<<<<
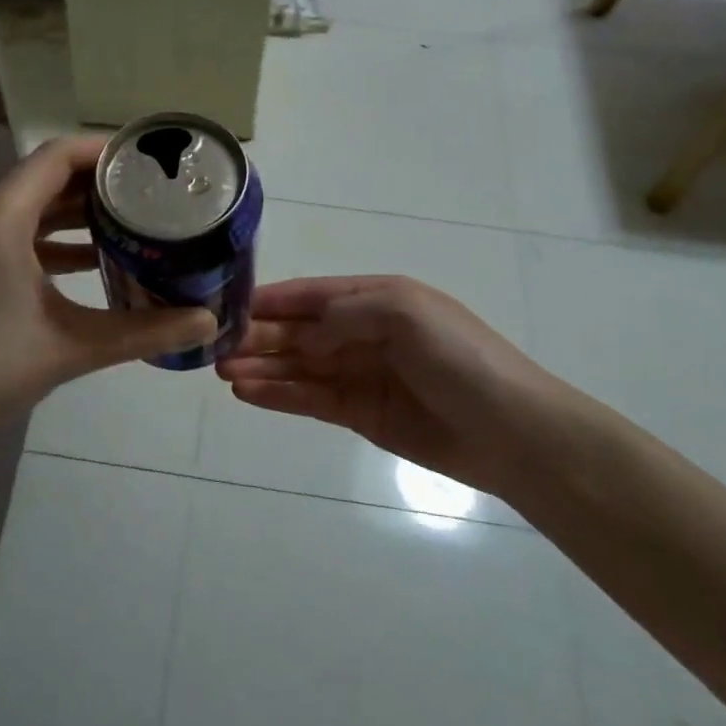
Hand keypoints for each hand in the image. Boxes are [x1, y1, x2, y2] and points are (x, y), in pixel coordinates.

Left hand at [0, 137, 217, 456]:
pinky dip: (51, 240)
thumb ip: (145, 331)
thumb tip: (208, 322)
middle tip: (150, 192)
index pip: (56, 157)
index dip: (103, 151)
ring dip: (75, 212)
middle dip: (97, 183)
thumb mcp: (73, 347)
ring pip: (28, 208)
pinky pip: (14, 235)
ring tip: (129, 222)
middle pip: (44, 178)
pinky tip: (90, 261)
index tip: (147, 160)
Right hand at [216, 276, 564, 496]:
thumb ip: (345, 314)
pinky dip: (279, 395)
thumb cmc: (459, 358)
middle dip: (259, 336)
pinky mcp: (360, 413)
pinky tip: (248, 393)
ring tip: (221, 372)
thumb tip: (302, 333)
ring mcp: (360, 374)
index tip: (228, 307)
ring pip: (299, 366)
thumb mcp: (405, 312)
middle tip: (214, 347)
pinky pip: (311, 399)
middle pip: (299, 331)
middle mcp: (363, 332)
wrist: (511, 431)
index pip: (312, 294)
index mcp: (377, 297)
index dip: (272, 300)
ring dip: (262, 366)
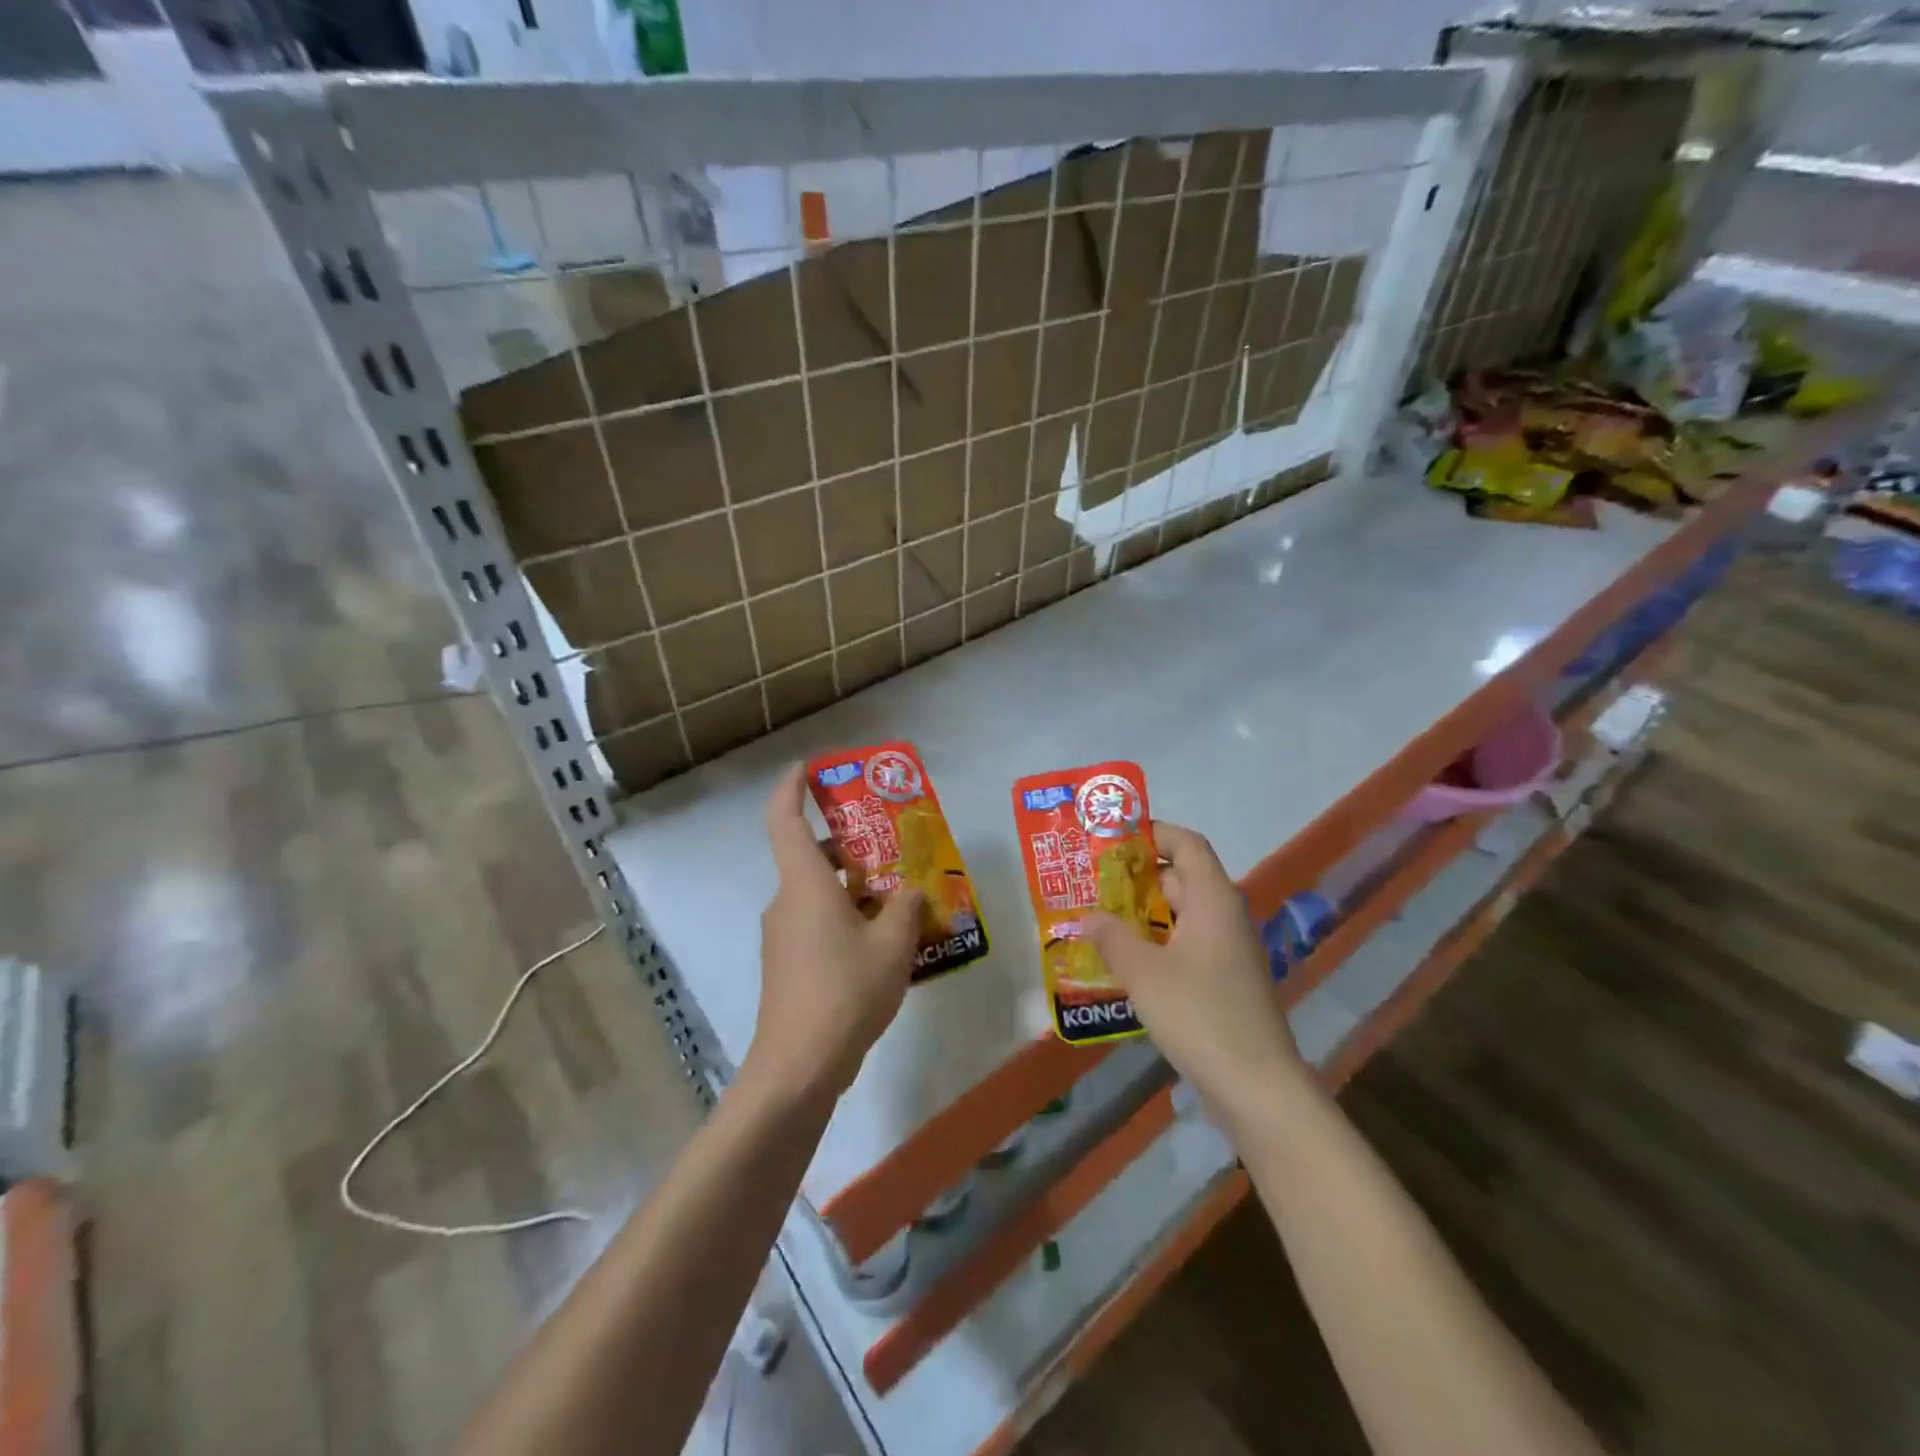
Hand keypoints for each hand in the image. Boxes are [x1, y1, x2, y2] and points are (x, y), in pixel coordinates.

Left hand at [745, 763, 923, 1104]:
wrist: (799, 1066)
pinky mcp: (787, 965)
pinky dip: (846, 920)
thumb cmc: (845, 991)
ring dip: (854, 890)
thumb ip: (906, 908)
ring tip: (901, 902)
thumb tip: (910, 892)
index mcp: (804, 884)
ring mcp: (782, 936)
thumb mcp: (892, 945)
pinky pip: (817, 925)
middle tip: (891, 848)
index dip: (792, 788)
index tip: (807, 768)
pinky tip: (883, 945)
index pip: (785, 820)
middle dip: (849, 848)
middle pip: (811, 858)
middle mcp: (786, 902)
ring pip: (818, 895)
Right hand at [1083, 822, 1305, 1126]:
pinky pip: (1185, 946)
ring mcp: (1227, 952)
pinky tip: (1123, 963)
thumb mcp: (1144, 972)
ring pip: (1180, 916)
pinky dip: (1155, 945)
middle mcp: (1225, 917)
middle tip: (1091, 882)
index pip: (1187, 844)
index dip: (1153, 833)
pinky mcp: (1224, 982)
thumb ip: (1112, 937)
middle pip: (1180, 878)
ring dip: (1142, 915)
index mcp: (1213, 900)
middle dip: (1136, 877)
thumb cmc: (1200, 1014)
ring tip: (1097, 919)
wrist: (1257, 1087)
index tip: (1112, 838)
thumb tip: (1086, 917)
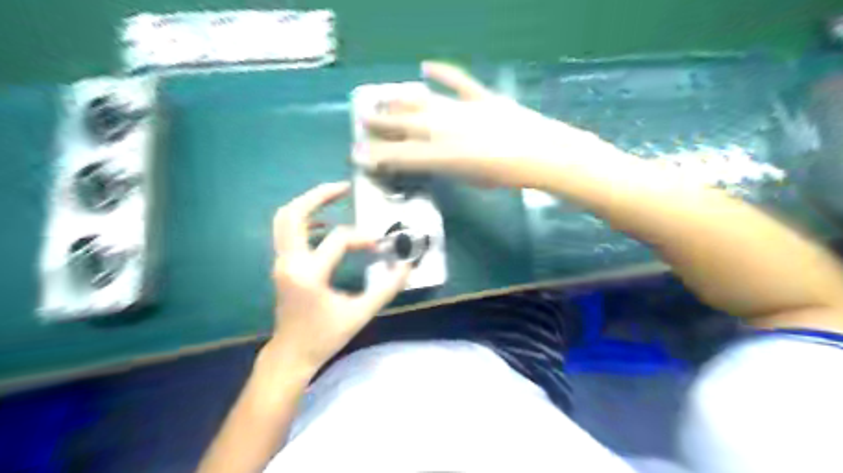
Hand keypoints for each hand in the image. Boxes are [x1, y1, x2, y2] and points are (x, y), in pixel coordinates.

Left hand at [265, 184, 406, 374]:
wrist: (292, 354)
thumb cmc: (325, 336)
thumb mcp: (360, 313)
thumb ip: (386, 288)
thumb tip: (406, 267)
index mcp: (309, 274)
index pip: (338, 239)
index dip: (362, 238)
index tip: (378, 247)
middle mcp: (289, 262)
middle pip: (293, 214)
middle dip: (318, 195)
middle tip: (343, 187)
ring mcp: (281, 263)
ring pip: (286, 220)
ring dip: (309, 204)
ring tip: (335, 196)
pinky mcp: (282, 266)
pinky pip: (288, 233)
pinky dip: (305, 221)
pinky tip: (324, 225)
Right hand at [359, 60, 610, 188]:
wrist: (540, 154)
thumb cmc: (504, 176)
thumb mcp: (468, 180)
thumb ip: (443, 168)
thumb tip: (430, 160)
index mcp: (439, 155)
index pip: (397, 156)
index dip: (375, 157)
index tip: (358, 156)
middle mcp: (442, 129)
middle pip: (402, 124)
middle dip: (379, 123)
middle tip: (363, 120)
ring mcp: (460, 109)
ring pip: (421, 102)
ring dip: (399, 100)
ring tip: (384, 99)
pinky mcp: (480, 97)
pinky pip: (458, 81)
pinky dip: (443, 73)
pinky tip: (427, 66)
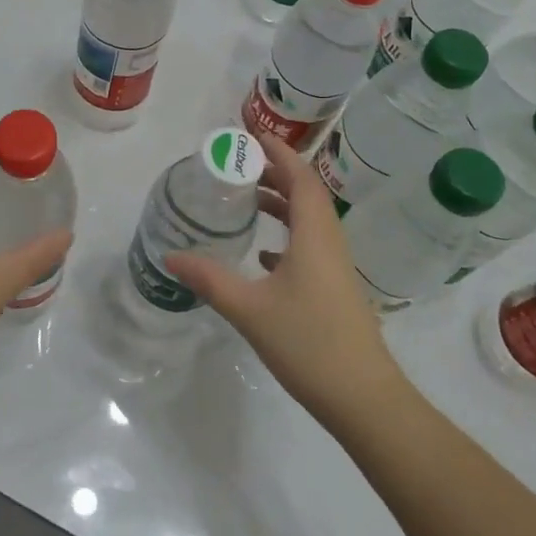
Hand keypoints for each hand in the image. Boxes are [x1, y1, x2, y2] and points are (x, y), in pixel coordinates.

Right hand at [165, 133, 411, 435]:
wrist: (365, 400)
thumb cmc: (309, 344)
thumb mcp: (250, 309)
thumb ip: (209, 279)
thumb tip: (170, 256)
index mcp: (315, 236)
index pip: (301, 177)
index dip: (278, 152)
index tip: (251, 136)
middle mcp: (329, 243)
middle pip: (306, 193)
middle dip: (275, 173)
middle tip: (238, 164)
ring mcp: (336, 268)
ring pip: (309, 221)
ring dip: (281, 204)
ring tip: (245, 200)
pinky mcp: (335, 290)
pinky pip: (310, 246)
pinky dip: (286, 236)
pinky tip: (262, 256)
>>>>
* _Assigned task_
The answer is the lines above between the line holding "ring tip: (129, 222)" and the line holding "index tip: (228, 307)", inclusive, each written out exactly, and no others.

* _Solved exercise_
ring tip: (129, 222)
middle pip: (44, 178)
pinky tip: (90, 261)
index tip: (147, 160)
Right hand at [216, 276, 564, 496]:
thumb ip: (345, 314)
pinky dip: (279, 395)
thumb cmc: (459, 358)
middle dip: (259, 336)
pinky mcp: (360, 413)
pinky tip: (248, 393)
ring tip: (221, 372)
thumb tip: (302, 333)
ring mcp: (360, 374)
index tip: (228, 307)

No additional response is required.